Recent studies confirm that macrophages release IL-1β under the stimuli of endocannabinoids, amyloid polypeptide and free fatty acids. In particular, the latter initially stimulates β cells to produce IL-1β and pro-inflammatory cytokines. Simultaneously, this phenomenon brings about an augmentation of nitric oxide levels as a result of the reduction in mitochondrial ATP. This event leads to β cell dysfunction and to a decreased production of insulin [19][20][45,46].

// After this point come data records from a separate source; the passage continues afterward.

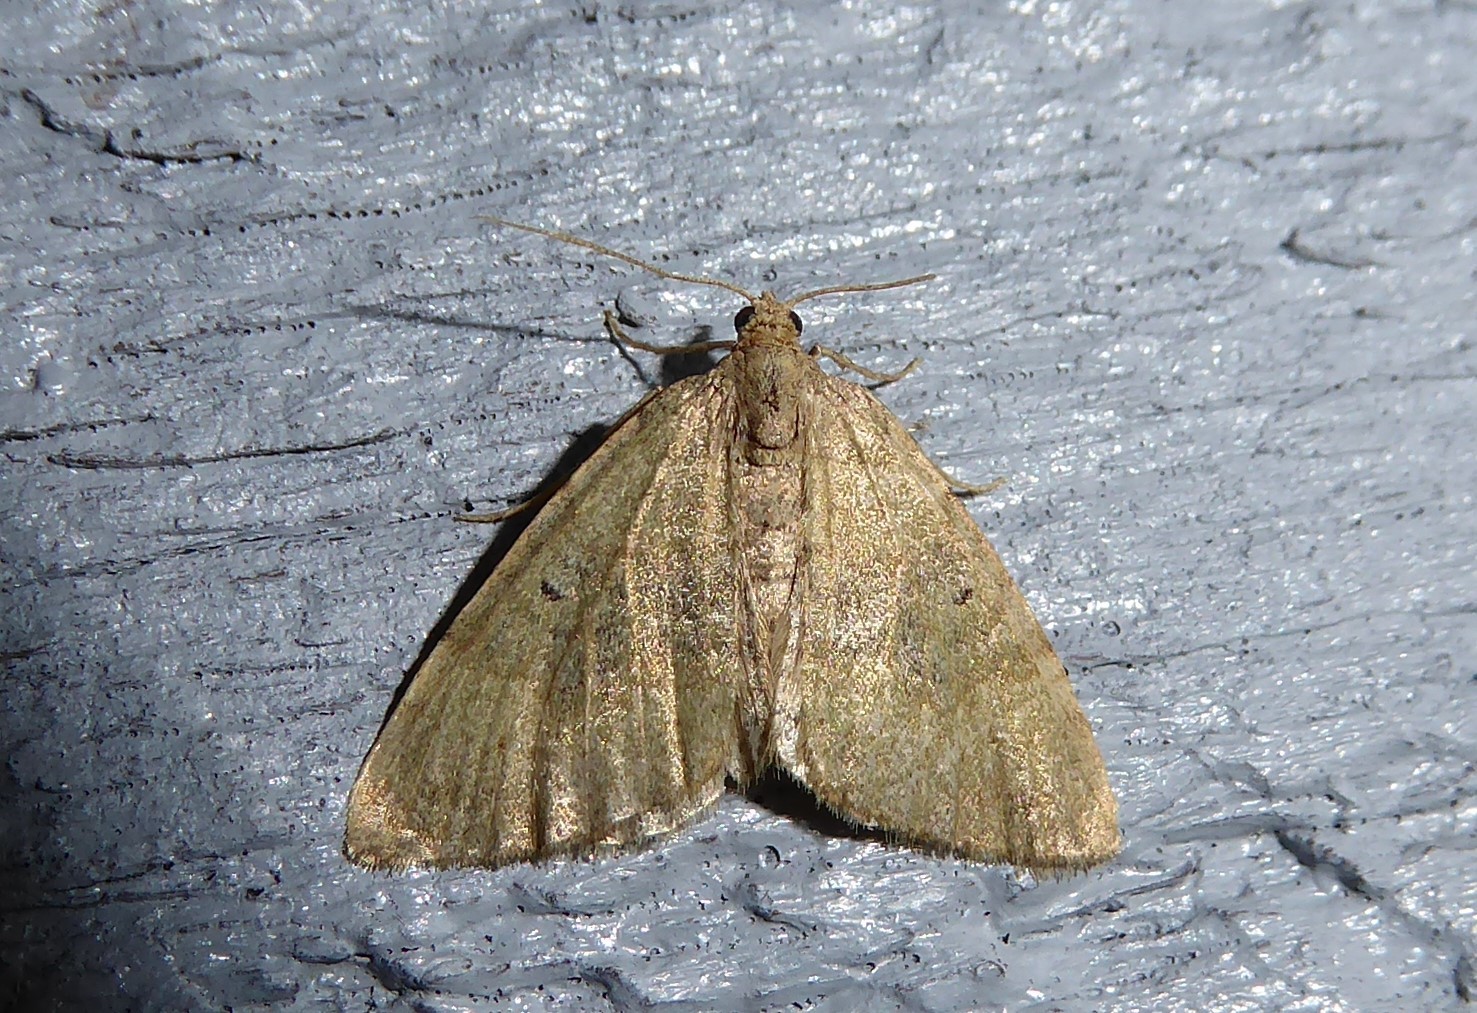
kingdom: Animalia
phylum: Arthropoda
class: Insecta
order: Lepidoptera
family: Geometridae
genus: Epyaxa
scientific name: Epyaxa rosearia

Hyperglycemia, in combination with insulin deficiency, leads to an impairment of both innate and adaptive immune responses. First, the production of cytokines, such as IL-1β, interleukin 2 (IL-2) and IL-6, produced by peripheral blood mononuclear cells is reduced under high glucose conditions, causing a decreased action against pathogens [13][39]. Secondly, hyperglycemia is responsible for the impairment in the recruitment of leukocytes and CD8+ T cells in mice since the adhesion molecules seem to be less expressed. Third, the properties neutrophils, such as their opsonization, phagocytosis, NET traps and ROS production, are decreased. Fourth, macrophages have a reduced phagocytosis due to the impairment of complement receptors and Fcγ receptors on isolated monocytes, changing their phenotype in M2 in mice, which causes a weak immune response against pathogens [13][39].